Hmm
by , 09-25-2011 at 11:36 AM (1383 Views)
Hmm, well I haven't really got much to talk about but I feel like writing here because I haven't really had much time to and I feel a little out of touch.
Time is something I've been thinking about, mainly my own time (as ever, self-absorbed) but also in light of the interesting news that nutrinos may be able to travel faster than light speed and therefore, by definition, back in time.
And if I could travel back in time, what would I do?
I am not sure I would have taken the decision to change to my current job, I think that's one thing I'd have to think about quite seriously. In some respects I do like my job, I like the pure aspect of my job - the research, the policy building, those kind of things, bringing the threads of a project together. But I hate the politics, politics, politics, I hate the constant nagging people to do their bit, the egos and arrogance, the constantly chasing around after people and being ignored and getting nowhere. Being looked down on and treated like a nuisance. Those sides of things.
I hate that I have no time. That's my current problem. This weekend, for the second weekend running, I've brought work home. I shouldn't do it, but I have done. We're under real pressure, my team and I, to deliver a lot in the next 3 weeks. And I am also taking part in an advanced development programme, which I somehow knew I would regret signing up for, which is taking up days out of my week that I can't afford to spend doing something else other than my day job. Sigh. Another one of those decisions I would undo if I could. Aside from the ADP I am also spending 2 days a week in London, just to keep my project running. This is time away from the kids and I hate spending so much time away from home. Especially in London. It is a soulless place.
What is it all for? I keep asking myself that. I'm running as fast as I can just to stand still. I'm never likely to progress to the higher echelons of management so probably I might eke my way one more rung up the ladder, but aside from that I'm not going to go much further. I'm not sure I even want to and I'm not really bold enough to push that next step, that's my problem really. Partly because I don't really believe in it, not even as a means to an end. So here I am spending time away from what is important to me, doing something that is not important to me, that makes me unhappy, that makes me question myself, that is, slowly, running me into the ground. But I so hate letting people down, somehow I can't say no. I'm so feeble.
And I'm not sure I have the energy to keep it all up.

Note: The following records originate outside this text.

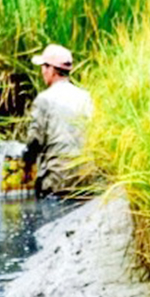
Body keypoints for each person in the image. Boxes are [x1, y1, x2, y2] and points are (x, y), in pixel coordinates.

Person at [23, 43, 95, 199]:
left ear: (51, 70)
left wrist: (26, 162)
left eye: (43, 67)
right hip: (87, 180)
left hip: (57, 182)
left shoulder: (44, 99)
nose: (42, 71)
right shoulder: (85, 97)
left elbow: (34, 142)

Actually I've noticed a real drop in my energy levels over this year. A sign I'm getting old, I guess. I'm also worried I'm becoming a bit lazy![]()
So I could use a real kick up the jacksie. I don't like it when I feel defeated and right now I'm feeling a bit defeated by it all. Work, mainly. But also things that are going on outside work: the state of the country, things politicians are saying. Most people I know are a bit depressed right now and we're not even really into winter. Goodness knows how bad things will get when it starts going dark. Is this going to be a winter of discontent? I don't know, but I think so already.
Goodness, that all sounds a bit grim. It isn't really so grim. I think I feel a little out of control, or rather than so much is outside of my control that I feel a bit helpless. I don't like that feeling (I'm a bit of a control freak).
One thing at a time (maybe) and perhaps it will improve. I think I need some exercise too. That'd do me the power of good.